Si vous prétendez que quand on parle d'un seul Dieu, ce mot « Dieu » ne s'applique pas au Fils, faites attention qu'on peut en dire autant à propos du Fils. En effet, il est appelé « un seul Seigneur » ; cependant nous ne disons pas que ce mot ne convient qu'à lui seul. En sorte que cette expression « un seul » (1Co 8,6) a la même valeur pour le Fils que pour le Père; et comme, en disant que le Fils est le seul Seigneur, l'apôtre n'entend pas empêcher que le Père soit Seigneur comme le Fils; de même en disant que le Père est le seul Dieu, il n'entend pas que le Fils n'est pas Dieu comme le Père. Que si quelques-uns disaient: Pourquoi ne fait-il aucune mention de l'Esprit, nous répondrions qu'il s'adressait aux idolâtres et qu'il s'agissait de savoir s'il y a plusieurs dieux et plusieurs seigneurs. Voilà pourquoi il a appelé le Père Dieu, et le Fils Seigneur. Si donc il n'a pas osé appeler le Père Seigneur en même temps que le Fils, pour ne (422) pas être soupçonné par eux d'admettre deux seigneurs, ni appeler le Fils Dieu en même temps que le Père, pour ne pas paraître croire à deux dieux: pourquoi vous étonnez-vous qu'il n'ait pas fait mention de l'Esprit? En ce moment il avait affaire aux païens, et devait leur faire voir que nous n'admettons pas la pluralité des dieux. Aussi répète-t-il sans cesse: « Un seul.
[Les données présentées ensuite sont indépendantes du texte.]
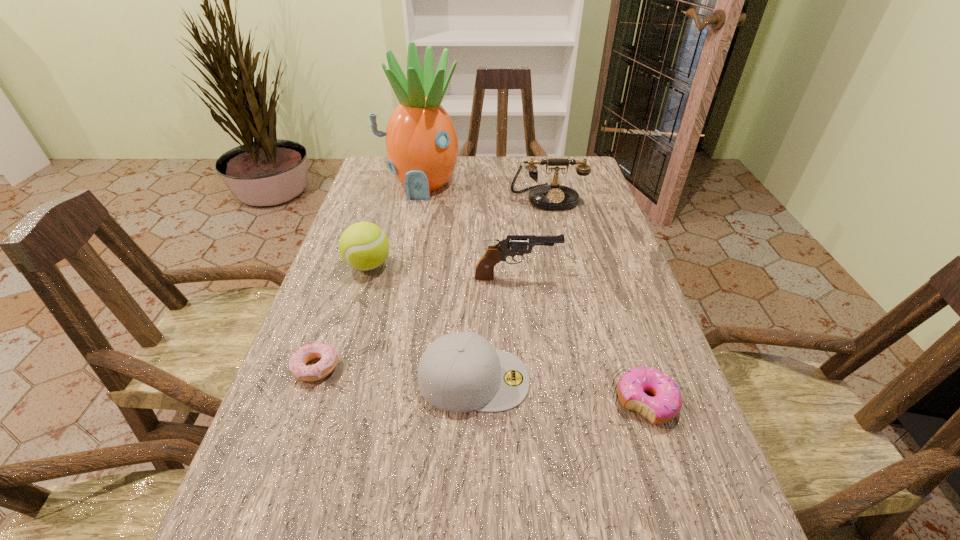
You are a GUI agent. You are given a task and a screenshot of the screen. Output one action in this format:
    pyautogui.click(x=<x>, y=<y>)
    Task: Click on the vacant region located on the dial of the telephone
    The image size is (960, 540).
    Given the screenshot: What is the action you would take?
    pyautogui.click(x=565, y=280)

You are a GUI agent. You are given a task and a screenshot of the screen. Output one action in this format:
    pyautogui.click(x=<x>, y=<y>)
    Task: Click on the vacant space located along the barrel of the gun
    This screenshot has height=540, width=960.
    Given the screenshot: What is the action you would take?
    pyautogui.click(x=626, y=278)

The image size is (960, 540). I want to click on blank space located 0.140m on the right of the tennis ball, so click(449, 265).

Where is `free space located 0.120m on the front-facing side of the cap`? This screenshot has height=540, width=960. free space located 0.120m on the front-facing side of the cap is located at coordinates (593, 379).

Locate an element on the screen. vacant space located 0.370m on the back of the sixth tallest object is located at coordinates (599, 256).

What are the coordinates of `free space located on the front of the shortest object` in the screenshot? It's located at (284, 457).

At what (x,y) coordinates should I click in order to perform the action: click on pineapple at the far edge. Please return your answer as a coordinate pair (x, y). This screenshot has height=540, width=960. Looking at the image, I should click on (422, 147).

Locate an element on the screen. This screenshot has height=540, width=960. telephone present at the far edge is located at coordinates (554, 196).

Locate an element on the screen. The height and width of the screenshot is (540, 960). pineapple positioned at the left edge is located at coordinates (422, 147).

At what (x,y) coordinates should I click in order to perform the action: click on tennis ball that is at the left edge. Please return your answer as a coordinate pair (x, y). This screenshot has height=540, width=960. Looking at the image, I should click on (364, 246).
Il n'y a pas d'autre dieu que « le seul Dieu » ; et encore: « Nous n'avons qu'un Dieu et qu'un Seigneur ». Il est donc clair que c'est par ménagement pour la faiblesse de ses auditeurs qu'il emploie ces manières de parler, et pour cela aussi qu'il ne mentionne pas l'Esprit ; autrement il n'eût point dû en parler ailleurs, et le joindre au Père et au Fils. Car si l'Esprit est séparé du Père et du Fils, il fallait encore bien moins le nommer au baptême avec le Père et le Fils; là où la majesté divine apparaît surtout et où l'on reçoit des dons qu'il n'appartient qu'à Dieu d'accorder.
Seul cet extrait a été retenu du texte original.